There is a charming interlude when the boys go with their school for an excursion in the German-Polish Saskoschin forest, where they meet the gipsy Bidandengero. In charge of them is their school-teacher, Dr. Oswald Brunies, who is an impassioned collector of minerals — «gneissy slaty grainy scaly knotty: double spar, feldspar, and quartz.» But even greater than his love of minerals is his addiction to sweet cough drops. This proves his undoing, for during the war, when sweetish vitamin tablets (called Cebion tablets) are distributed among the boys, Dr. Brunies, who has recently shown a marked lack of interest in teaching anything useful and patriotic, and who has adopted the daughter of the gipsy, is denounced for his excessive and unpatriotic consumption of Cebion tablets, and disappears into a concentration camp. It is Harry Liebenau, the narrator of the second part of the novel (which consists of letters addressed to his cousin Tulla) who betrays his teacher.
During this war period, Amsel collects vast numbers of S.A. uniforms, and dresses his scarecrows in them. He persuades Walter, who is himself a member of the S.A., to help him obtain the uniforms. But it is the season of betrayal and the destruction of personal relationships. Meeting Amsel one night, Walter denounces him as a Jew and knocks his teeth out.

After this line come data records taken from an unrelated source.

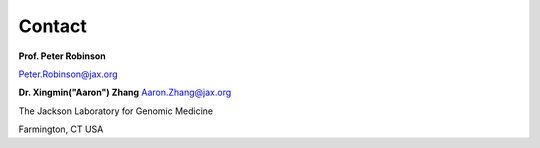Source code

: Contact
=======

**Prof. Peter Robinson**

Peter.Robinson@jax.org

**Dr. Xingmin("Aaron") Zhang**
Aaron.Zhang@jax.org

The Jackson Laboratory for Genomic Medicine

Farmington, CT
USA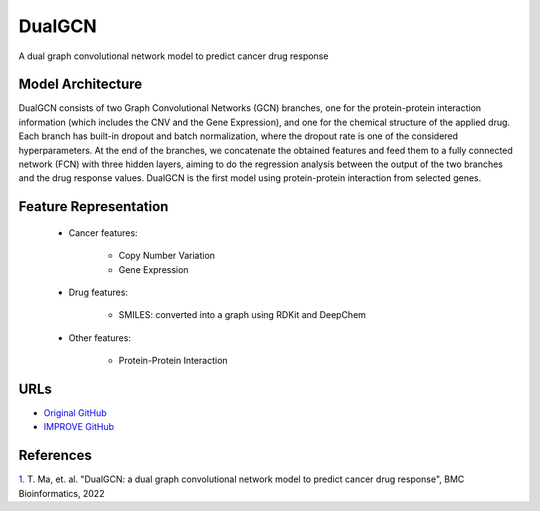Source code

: =================
DualGCN
=================
A dual graph convolutional network model to predict cancer drug response


Model Architecture
--------------------
DualGCN consists of two Graph Convolutional Networks (GCN) branches, one for the protein-protein interaction information (which includes the CNV and the Gene Expression), and one for the chemical structure of the applied drug. Each branch has built-in dropout and batch normalization, where the dropout rate is one of the considered hyperparameters. At the end of the branches, we concatenate the obtained features and feed them to a fully connected network (FCN) with three hidden layers, aiming to do the regression analysis between the output of the two branches and the drug response values. DualGCN is the first model using protein-protein interaction from selected genes.

Feature Representation
--------------------

   * Cancer features: 

      * Copy Number Variation
      * Gene Expression

   * Drug features: 

       * SMILES: converted into a graph using RDKit and DeepChem

   * Other features:

      * Protein-Protein Interaction



URLs
--------------------
- `Original GitHub <https://github.com/horsedayday/DualGCN>`__
- `IMPROVE GitHub <https://github.com/JDACS4C-IMPROVE/DualGCN>`__

References
--------------------
`1. <https://bmcbioinformatics.biomedcentral.com/articles/10.1186/s12859-022-04664-4>`_ T. Ma, et. al. "DualGCN: a dual graph convolutional network model to predict cancer drug response", BMC Bioinformatics, 2022
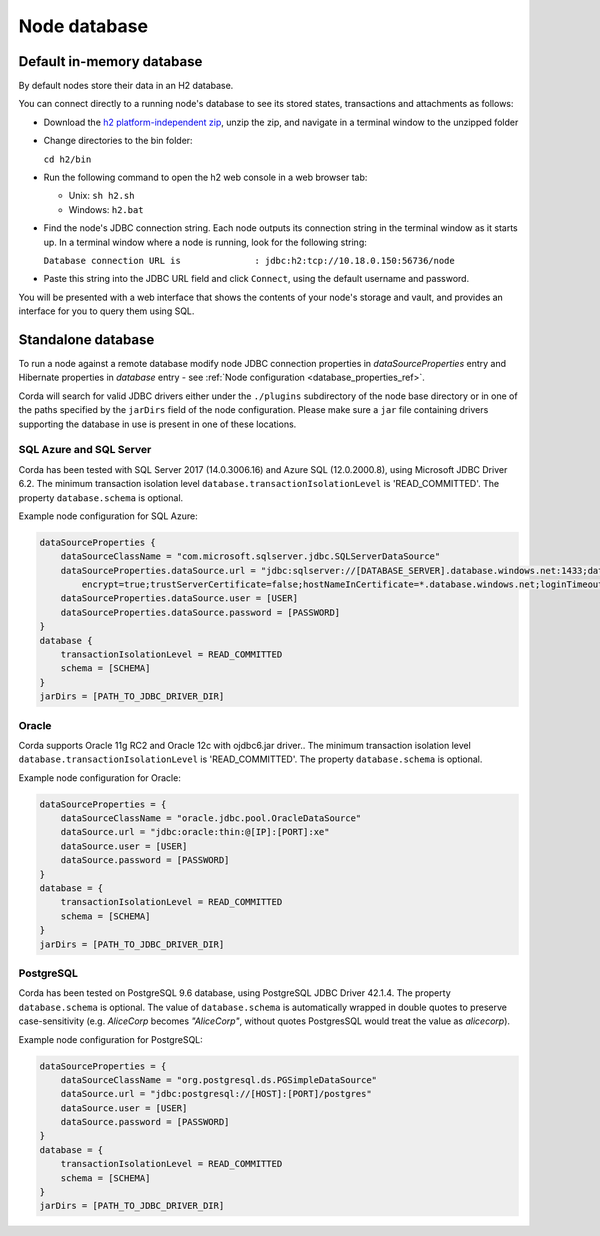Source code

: Node database
=============

Default in-memory database
--------------------------

By default nodes store their data in an H2 database.

You can connect directly to a running node's database to see its stored states, transactions and attachments as
follows:

* Download the `h2 platform-independent zip <http://www.h2database.com/html/download.html>`_, unzip the zip, and
  navigate in a terminal window to the unzipped folder
* Change directories to the bin folder:

  ``cd h2/bin``

* Run the following command to open the h2 web console in a web browser tab:

  * Unix: ``sh h2.sh``
  * Windows: ``h2.bat``

* Find the node's JDBC connection string. Each node outputs its connection string in the terminal
  window as it starts up. In a terminal window where a node is running, look for the following string:

  ``Database connection URL is              : jdbc:h2:tcp://10.18.0.150:56736/node``

* Paste this string into the JDBC URL field and click ``Connect``, using the default username and password.

You will be presented with a web interface that shows the contents of your node's storage and vault, and provides an
interface for you to query them using SQL.

Standalone database
-------------------

To run a node against a remote database modify node JDBC connection properties in `dataSourceProperties` entry
and Hibernate properties in `database` entry - see :ref:`Node configuration <database_properties_ref>`.

Corda will search for valid JDBC drivers either under the ``./plugins`` subdirectory of the node base directory or in one
of the paths specified by the ``jarDirs`` field of the node configuration. Please make sure a ``jar`` file containing drivers
supporting the database in use is present in one of these locations.

SQL Azure and SQL Server
````````````````````````
Corda has been tested with SQL Server 2017 (14.0.3006.16) and Azure SQL (12.0.2000.8), using Microsoft JDBC Driver 6.2.
The minimum transaction isolation level ``database.transactionIsolationLevel`` is 'READ_COMMITTED'.
The property ``database.schema`` is optional.

Example node configuration for SQL Azure:

.. sourcecode:: groovy

    dataSourceProperties {
        dataSourceClassName = "com.microsoft.sqlserver.jdbc.SQLServerDataSource"
        dataSourceProperties.dataSource.url = "jdbc:sqlserver://[DATABASE_SERVER].database.windows.net:1433;databaseName=[DATABASE];
            encrypt=true;trustServerCertificate=false;hostNameInCertificate=*.database.windows.net;loginTimeout=30"
        dataSourceProperties.dataSource.user = [USER]
        dataSourceProperties.dataSource.password = [PASSWORD]
    }
    database {
        transactionIsolationLevel = READ_COMMITTED
        schema = [SCHEMA]
    }
    jarDirs = [PATH_TO_JDBC_DRIVER_DIR]

Oracle
````````````````````````
Corda supports Oracle 11g RC2 and Oracle 12c with ojdbc6.jar driver..
The minimum transaction isolation level ``database.transactionIsolationLevel`` is 'READ_COMMITTED'.
The property ``database.schema`` is optional.

Example node configuration for Oracle:

.. sourcecode:: none

    dataSourceProperties = {
        dataSourceClassName = "oracle.jdbc.pool.OracleDataSource"
        dataSource.url = "jdbc:oracle:thin:@[IP]:[PORT]:xe"
        dataSource.user = [USER]
        dataSource.password = [PASSWORD]
    }
    database = {
        transactionIsolationLevel = READ_COMMITTED
        schema = [SCHEMA]
    }
    jarDirs = [PATH_TO_JDBC_DRIVER_DIR]
.. _postgres_ref:

PostgreSQL
````````````````````````
Corda has been tested on PostgreSQL 9.6 database, using PostgreSQL JDBC Driver 42.1.4.
The property ``database.schema`` is optional. The value of ``database.schema`` is automatically wrapped in double quotes
to preserve case-sensitivity (e.g. `AliceCorp` becomes `"AliceCorp"`, without quotes PostgresSQL would treat the value as `alicecorp`).

Example node configuration for PostgreSQL:

.. sourcecode:: groovy

    dataSourceProperties = {
        dataSourceClassName = "org.postgresql.ds.PGSimpleDataSource"
        dataSource.url = "jdbc:postgresql://[HOST]:[PORT]/postgres"
        dataSource.user = [USER]
        dataSource.password = [PASSWORD]
    }
    database = {
        transactionIsolationLevel = READ_COMMITTED
        schema = [SCHEMA]
    }
    jarDirs = [PATH_TO_JDBC_DRIVER_DIR]
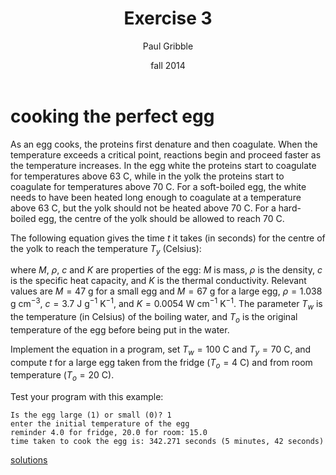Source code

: #+STARTUP: showall

#+TITLE:     Exercise 3
#+AUTHOR:    Paul Gribble
#+EMAIL:     paul@gribblelab.org
#+DATE:      fall 2014
#+OPTIONS: toc:nil html:t num:nil h:1
#+HTML_LINK_UP: http://www.gribblelab.org/scicomp/exercises.html
#+HTML_LINK_HOME: http://www.gribblelab.org/scicomp/index.html

* cooking the perfect egg
As an egg cooks, the proteins first denature and then coagulate. When
the temperature exceeds a critical point, reactions begin and proceed
faster as the temperature increases. In the egg white the proteins
start to coagulate for temperatures above 63 C, while in the yolk the
proteins start to coagulate for temperatures above 70 C. For a
soft-boiled egg, the white needs to have been heated long enough to
coagulate at a temperature above 63 C, but the yolk should not be
heated above 70 C. For a hard-boiled egg, the centre of the yolk
should be allowed to reach 70 C.

The following equation gives the time $t$ it takes (in seconds) for
the centre of the yolk to reach the temperature $T_{y}$ (Celsius):

\begin{equation}
t = \frac{M^{2/3} c \rho^{1/3}}{K \pi^{2}(4\pi/3)^{2/3}} \ln \left[ 0.76 \frac{T_{o}-T_{w}}{T_{y}-T_{w}} \right]
\end{equation}

where $M$, $\rho$, $c$ and $K$ are properties of the egg: $M$ is mass,
$\rho$ is the density, $c$ is the specific heat capacity, and $K$ is
the thermal conductivity. Relevant values are $M=47$ g for a small egg
and $M=67$ g for a large egg, $\rho=1.038$ g cm$^{-3}$, $c=3.7$ J
g$^{-1}$ K$^{-1}$, and $K=0.0054$ W cm$^{-1}$ K$^{-1}$. The parameter
$T_{w}$ is the temperature (in Celsius) of the boiling water, and
$T_{o}$ is the original temperature of the egg before being put in the
water.

Implement the equation in a program, set $T_{w}=100$ C and $T_{y}=70$
C, and compute $t$ for a large egg taken from the fridge ($T_{o}=4$ C)
and from room temperature ($T_{o}=20$ C).

Test your program with this example:

#+BEGIN_SRC example
Is the egg large (1) or small (0)? 1
enter the initial temperature of the egg
reminder 4.0 for fridge, 20.0 for room: 15.0
time taken to cook the egg is: 342.271 seconds (5 minutes, 42 seconds)
#+END_SRC

[[file:e03sol.html][solutions]]
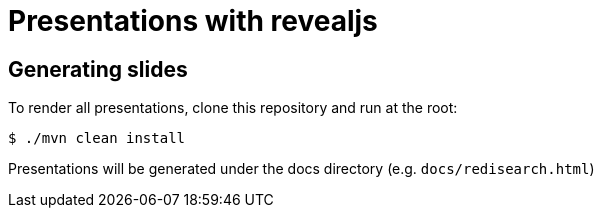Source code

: = Presentations with revealjs
:icons: font 

== Generating slides

To render all presentations, clone this repository and run at the root:

```
$ ./mvn clean install
```

Presentations will be generated under the docs directory (e.g. `docs/redisearch.html`)
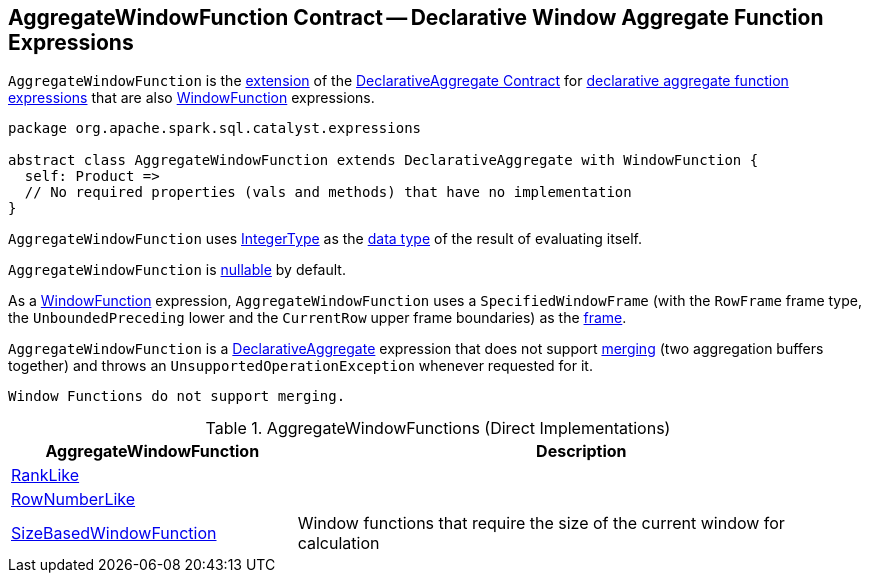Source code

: == [[AggregateWindowFunction]] AggregateWindowFunction Contract -- Declarative Window Aggregate Function Expressions

`AggregateWindowFunction` is the <<contract, extension>> of the <<spark-sql-Expression-DeclarativeAggregate.adoc#, DeclarativeAggregate Contract>> for <<extensions, declarative aggregate function expressions>> that are also <<spark-sql-Expression-WindowFunction.adoc#, WindowFunction>> expressions.

[[contract]]
[source, scala]
----
package org.apache.spark.sql.catalyst.expressions

abstract class AggregateWindowFunction extends DeclarativeAggregate with WindowFunction {
  self: Product =>
  // No required properties (vals and methods) that have no implementation
}
----

[[dataType]]
`AggregateWindowFunction` uses <<spark-sql-DataType.adoc#IntegerType, IntegerType>> as the <<spark-sql-Expression.adoc#dataType, data type>> of the result of evaluating itself.

[[nullable]]
`AggregateWindowFunction` is <<spark-sql-Expression.adoc#nullable, nullable>> by default.

[[frame]]
As a <<spark-sql-Expression-WindowFunction.adoc#, WindowFunction>> expression, `AggregateWindowFunction` uses a `SpecifiedWindowFrame` (with the `RowFrame` frame type, the `UnboundedPreceding` lower and the `CurrentRow` upper frame boundaries) as the <<spark-sql-Expression-WindowFunction.adoc#frame, frame>>.

[[mergeExpressions]]
`AggregateWindowFunction` is a <<spark-sql-Expression-DeclarativeAggregate.adoc#, DeclarativeAggregate>> expression that does not support <<spark-sql-Expression-DeclarativeAggregate.adoc#mergeExpressions, merging>> (two aggregation buffers together) and throws an `UnsupportedOperationException` whenever requested for it.

```
Window Functions do not support merging.
```

[[extensions]]
.AggregateWindowFunctions (Direct Implementations)
[cols="1,2",options="header",width="100%"]
|===
| AggregateWindowFunction
| Description

| <<spark-sql-Expression-RankLike.adoc#, RankLike>>
| [[RankLike]]

| <<spark-sql-Expression-RowNumberLike.adoc#, RowNumberLike>>
| [[RowNumberLike]]

| <<spark-sql-Expression-SizeBasedWindowFunction.adoc#, SizeBasedWindowFunction>>
| [[SizeBasedWindowFunction]] Window functions that require the size of the current window for calculation
|===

The last part of the novel is narrated by Walter himself — after he has discovered Prinz. The two of them go on what amounts to a tour of postwar West Germany, showing up and attacking former Nazis who are now respectable officials. There is a rather elaborate sequence describing the great success on the West German market of a special kind of glasses which sell in enormous quantities to young people. These «miracle glasses» enable the children to see their parents as they were before 1945: The scenes that recur over and over again . are acts of violence performed, tolerated, instigated 11, 12, 13 years ago: murders, often by the hundreds.
The concluding scene in the novel describes not the Germany of yesterday, but that of a terrible tomorrow. Walter Matern goes down into Brauxel’s immensely improved «industrial miracle» postwar German mine — to find it populated by terrifying scarecrows, ready to rush above ground and take over the country.
Obviously Günter Grass has urgent warnings to deliver. In view of the urgency of his message, it may seem trifling to suggest that the last section of this immensely long novel is artistically repetitious. There is nothing that Walter Matern, on his voyage of discovery, finds out about how the parents of a new generation have behaved which the reader of the first two-thirds of the novel does not know already. «Dog Years» is a far from perfect novel. But at its best it teems with life and interest.
Mr. Spender, the British poet and critic, is co-editor of «Encounter.»